What this task involves — Pull out every line of the records that contains the word "edge", matching case exactly.

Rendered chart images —
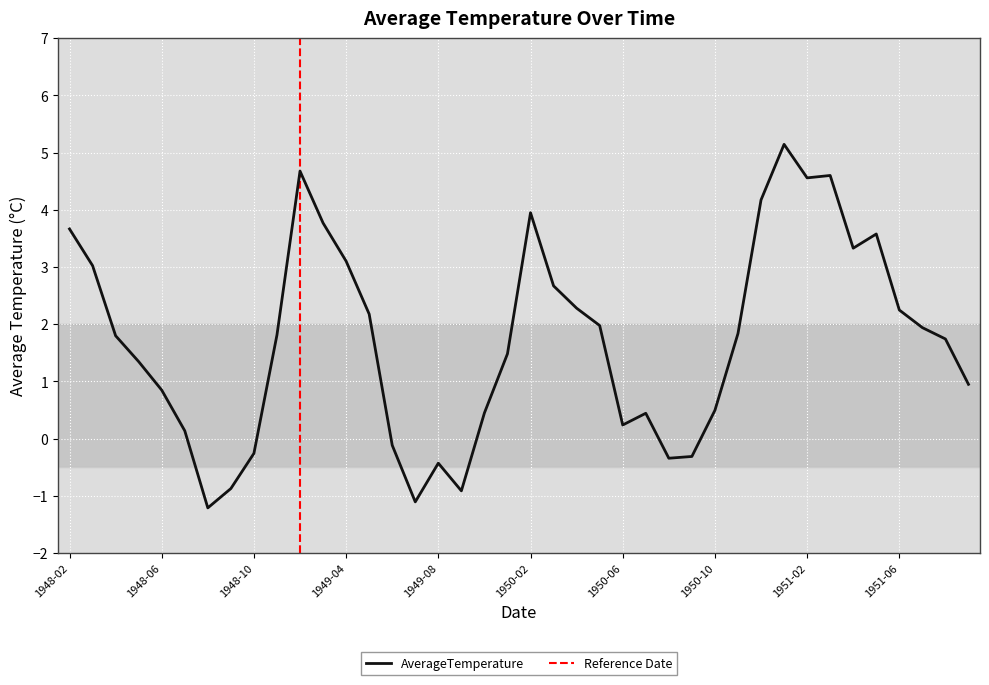

Reading right to left, list all the values displayed in this chart.

0.9	1.7	1.9	2.2	3.6	3.3	4.6	4.6	5.1	4.2	1.8	0.5	-0.3	-0.3	0.4	0.2	2.0	2.3	2.7	4.0	1.5	0.5	-0.9	-0.4	-1.1	-0.1	2.2	3.1	3.8	4.7	1.8	-0.3	-0.9	-1.2	0.1	0.8	1.3	1.8	3.0	3.7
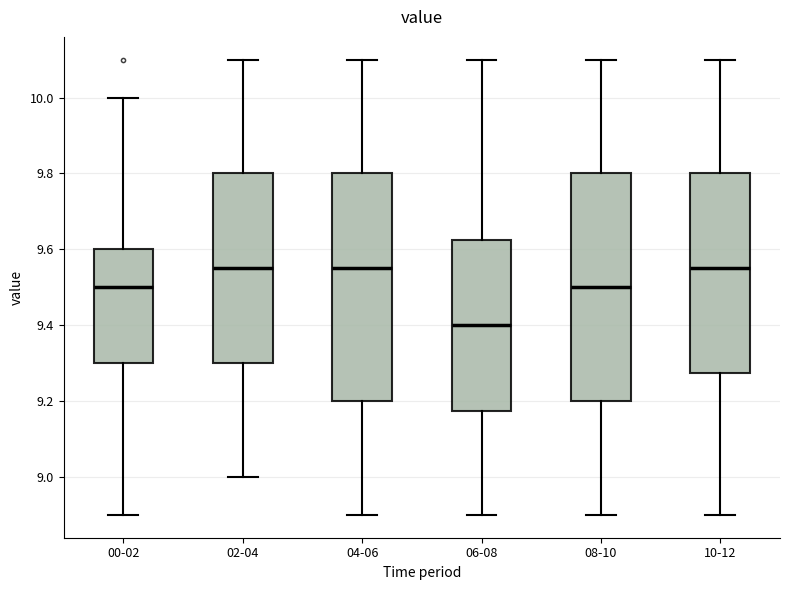

Where is the lower edge of the box for 04-06 on the y-axis? The values are not printed on the chart, so give them approximately, as read against the axis.

9.20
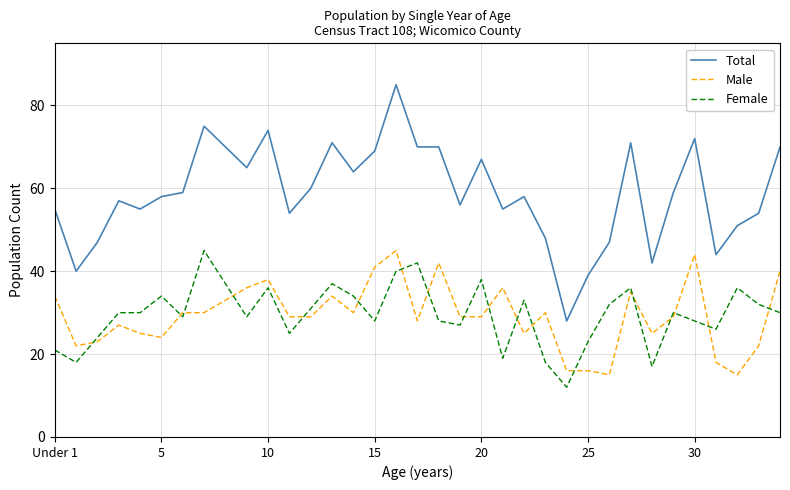

Does the chart display data point markers on the line(s)?

No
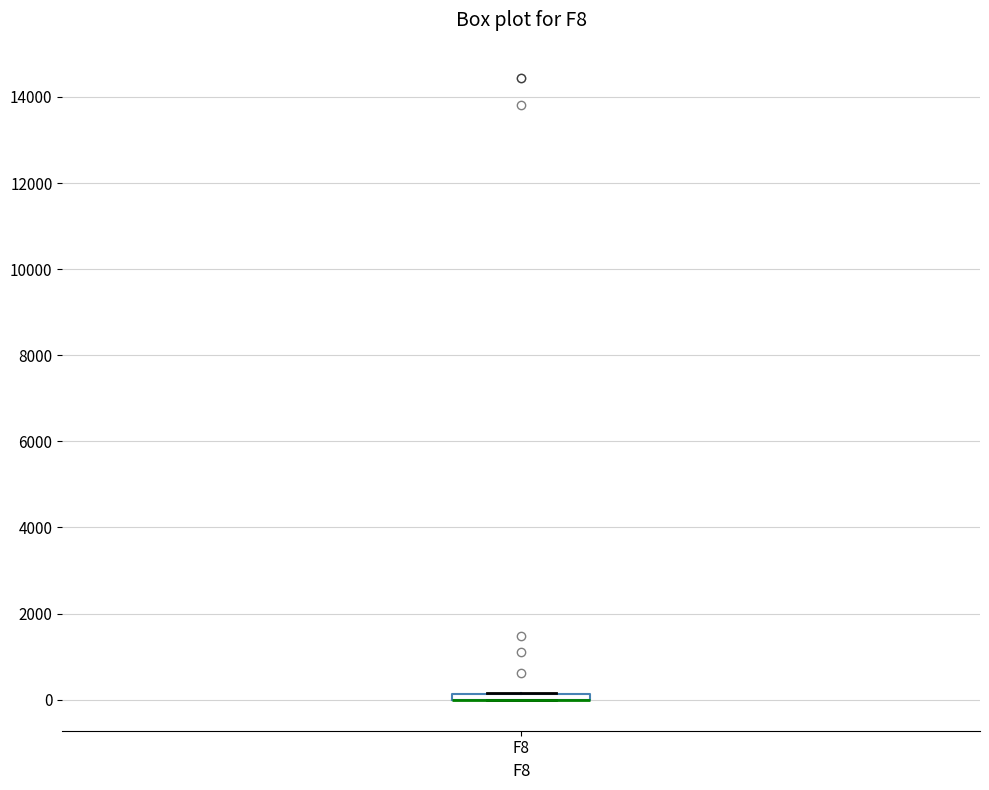

Where is the upper edge of the box for F8 on the y-axis? The values are not printed on the chart, so give them approximately, as read against the axis.

200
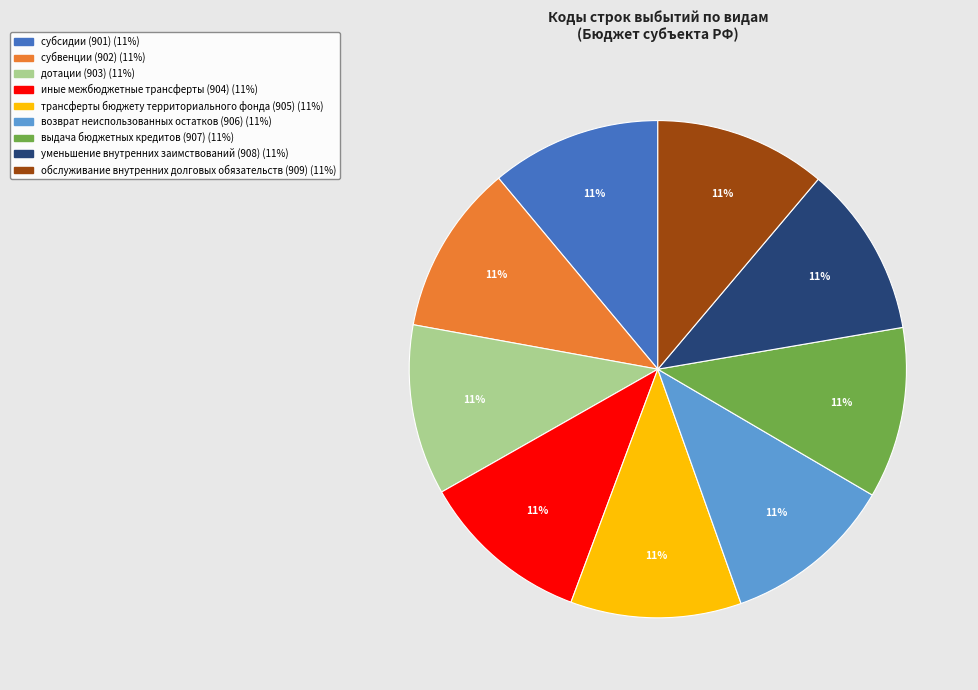

How many slices are in this pie chart?

9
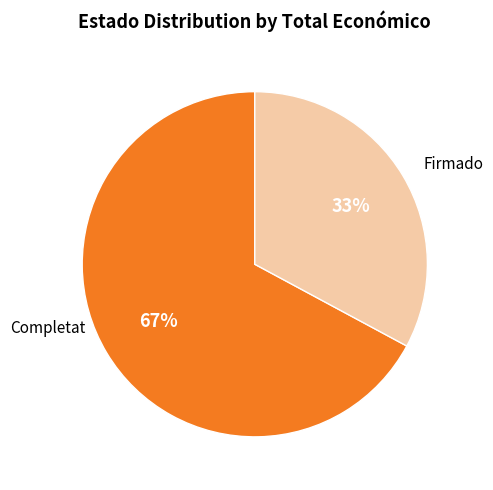

Does any single category account for the majority?

Yes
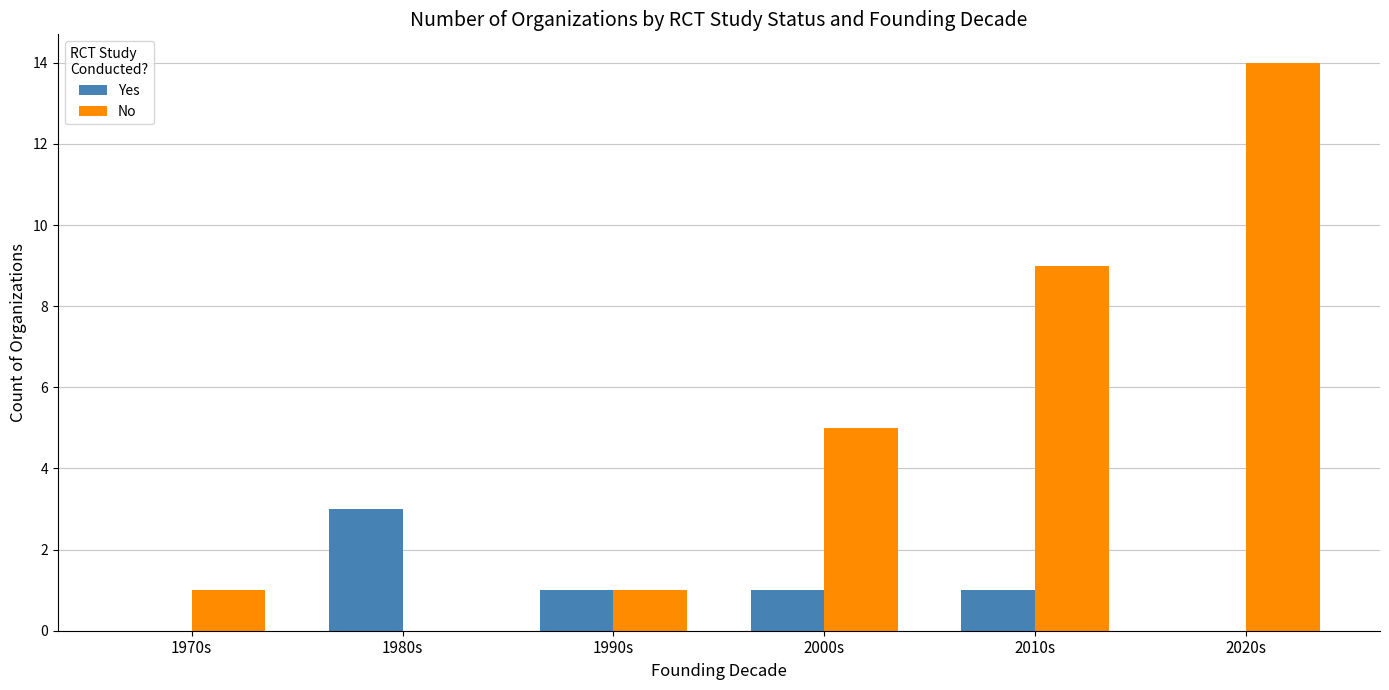

True or false: No has a value of 7 at 2020s.

False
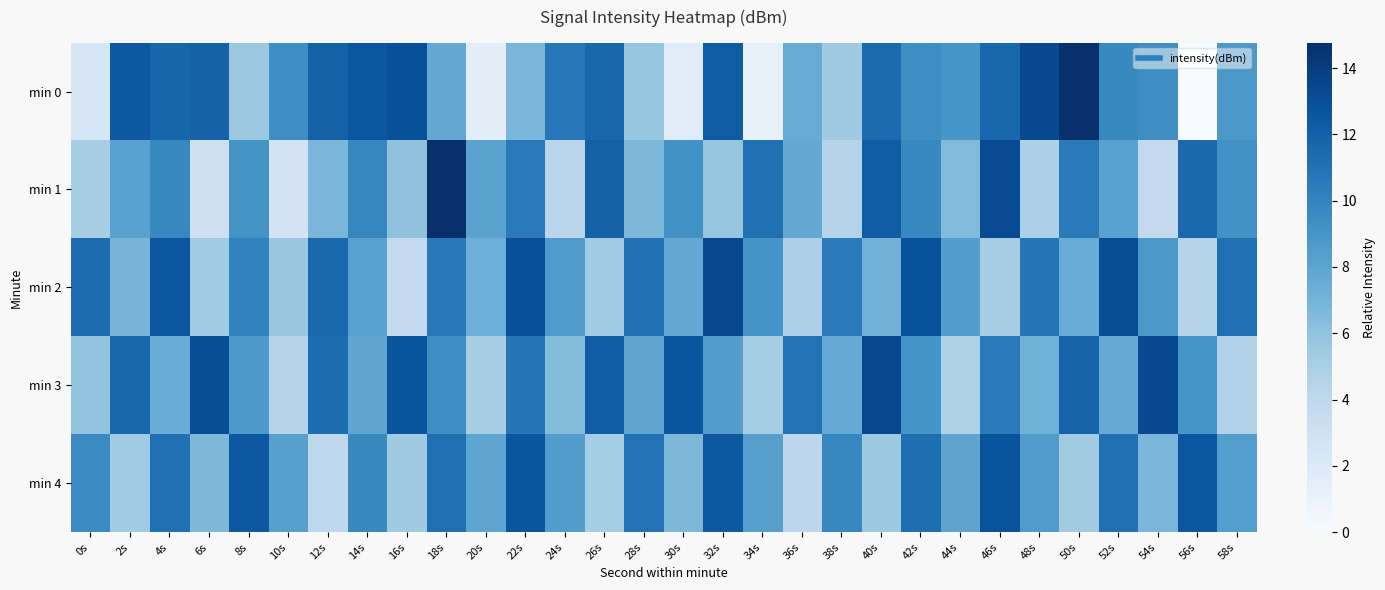

Which series has the largest total across all categories?

min 3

Output for this task —
Where is the lower edge of the box for 04-06 on the y-axis? The values are not printed on the chart, so give them approximately, as read against the axis.
Where is the upper edge of the box for F8 on the y-axis? The values are not printed on the chart, so give them approximately, as read against the axis.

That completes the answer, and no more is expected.